OT.registerScreenSharingExtension('chrome', 'alocckonefdmbfllfgeonlemhkgkmbji')

When I checked the OT.checkScreenSharingCapability(callback) I noticed that the OT JS library does not recognize my plugin as installed. My plugin is properly registered (which I’ve verified with the JS lib), but the JS library cannot recognize my extension as actually installed in my browser. When checking the console, the OT JS lib throws that ‘1500’ error. This error isn’t even 1 of the errors listed in the their documentation regarding screen sharing. I’m currently in contact with their technical support to figure out the cause of this issue. I’ll update here with progress.


Hmm. I wonder if the cert ssl issue is due to trying to access the self signed cert service from a computer, in this case the same computer, where the self signed cert has not been added to a trusted cert store yet.



My name is Brent and I’m a developer evangelist at Twilio.

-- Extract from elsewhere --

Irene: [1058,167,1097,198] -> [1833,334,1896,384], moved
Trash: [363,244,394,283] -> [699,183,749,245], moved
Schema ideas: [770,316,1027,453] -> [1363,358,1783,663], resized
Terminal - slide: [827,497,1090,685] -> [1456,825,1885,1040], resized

I believe we met when I was out to get our OpenROV repaired back in January. At the time, I remember saying we were working on some things that may be of extreme interest but I could not discuss. Those things are directly relevant to this thread.

We announced in May our Video product which is built on (and makes easier the use of) WebRTC. I was wondering if we could discuss your progress so far with WebRTC and see if there’s a way we can get the video stream from the OpenROV available as the video source in a Twilio Video conversation. Our infrastructure would probably be a perfect fit for whatever backend you are attempting to build. I can get you beta access and would be more than willing to work with you. We would love to have something demo-ready by a developer conference we are attending in August if possible.